• Nathalie Spichiger (links) mit der WM-Bronzemedaille und dem Pokal sowie ihren Nati- und Vereinskolleginnen bei der UHV Skorpion Emmental, Lisa Liechti (Mitte) und Lea Hanimann. · Bild: Keystone

  • Nathalie Spichiger im Zweikampf mit Eliska Chuda während dem ersten WM-Spiel gegen die Tschechinnen. · Bild: Keystone

09.12.2021
Sport

«Eine leise Enttäuschung bleibt»

Die Frauen-Nati hat an der WM in Schweden die Bronzemedaille gewonnen. Im Team dabei war auch die 26-jährige Nathalie Spichiger. Die gebürtige Lützelflüherin berichtet, wie sie ihre dritten Titelkämpfe erlebt hat.

Interview ·  Stefan Leuenberger im Gespräch mit Nathalie Spichiger,
Unihockeyspielerin aus Lützelflüh

   
Wo hängt die WM-Bronzemedaille?
Aktuell noch nirgends. Ich hatte noch nicht einmal Zeit, die Koffer auszupacken.

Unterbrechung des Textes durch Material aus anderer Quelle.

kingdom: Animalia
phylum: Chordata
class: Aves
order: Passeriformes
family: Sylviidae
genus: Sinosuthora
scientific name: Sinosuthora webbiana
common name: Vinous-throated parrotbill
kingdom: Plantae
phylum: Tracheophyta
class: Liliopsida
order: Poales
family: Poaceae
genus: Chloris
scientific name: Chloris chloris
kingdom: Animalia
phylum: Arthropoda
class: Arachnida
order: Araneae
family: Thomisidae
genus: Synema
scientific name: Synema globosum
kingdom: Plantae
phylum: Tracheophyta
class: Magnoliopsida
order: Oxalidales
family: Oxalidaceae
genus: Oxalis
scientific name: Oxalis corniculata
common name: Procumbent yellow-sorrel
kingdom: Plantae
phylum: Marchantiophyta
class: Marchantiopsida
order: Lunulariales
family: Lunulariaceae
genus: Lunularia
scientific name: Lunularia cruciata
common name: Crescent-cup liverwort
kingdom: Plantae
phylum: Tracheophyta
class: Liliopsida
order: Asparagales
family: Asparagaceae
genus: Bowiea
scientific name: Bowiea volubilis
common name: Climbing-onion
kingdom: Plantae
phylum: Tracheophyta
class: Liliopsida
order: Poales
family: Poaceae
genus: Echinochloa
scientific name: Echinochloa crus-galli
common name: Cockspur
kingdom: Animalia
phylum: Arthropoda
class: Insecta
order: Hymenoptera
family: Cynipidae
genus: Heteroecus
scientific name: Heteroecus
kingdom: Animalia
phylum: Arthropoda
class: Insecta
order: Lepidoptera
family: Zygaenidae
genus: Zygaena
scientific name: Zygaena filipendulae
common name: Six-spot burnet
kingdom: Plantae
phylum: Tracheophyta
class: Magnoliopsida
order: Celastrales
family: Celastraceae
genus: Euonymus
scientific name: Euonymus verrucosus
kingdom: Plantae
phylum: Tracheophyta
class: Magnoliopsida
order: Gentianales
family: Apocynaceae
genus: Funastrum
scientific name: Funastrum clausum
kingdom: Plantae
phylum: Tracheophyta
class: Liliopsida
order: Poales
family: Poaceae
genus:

Es war Ihre dritte WM. Sind Sie nach WM-Silber 2019 an der grandiosen Heim-WM in Neuenburg etwas enttäuscht, dass es wie 2017 bei Ihrer WM-Premiere wieder Bronze wurde?
Es ist immer schön und kein Selbstläufer, eine Medaille zu gewinnen, ganz klar. Wir sind aber mit einem anderen Ziel nach Schweden gereist. Wir wollten den WM-Titel gewinnen. Daher bleibt eine leise Enttäuschung.

War das Schweizer Team schwächer als an der Heim-WM vor zwei Jahren?
Ich denke nicht, dass das Team schwächer war. Sonst hätten wir uns nicht ein so hohes Ziel setzen können. Scheinbar hat uns aber ein bisschen die Routine gefehlt, die für den ganz grossen Coup nötig gewesen wäre.

Der Halbfinal gegen ein sehr junges schwedisches Team ging mit 1:14 verloren. Dies stimmt für die Zukunft nicht gerade positiv. Schweden wird für die Schweiz unerreichbar bleiben.
Das glaube ich nicht. Schweden hat im Halbfinal einfach einen absoluten Traumtag erwischt, während unsere Leistung durchschnittlich war. Tags darauf im Finalspiel gegen Finnland bekundete Schweden grosse Mühe. Ich glaube, dass wir Schweden in Zukunft ärgern können. Dafür muss bei uns am Spieltag aber alles absolut passen.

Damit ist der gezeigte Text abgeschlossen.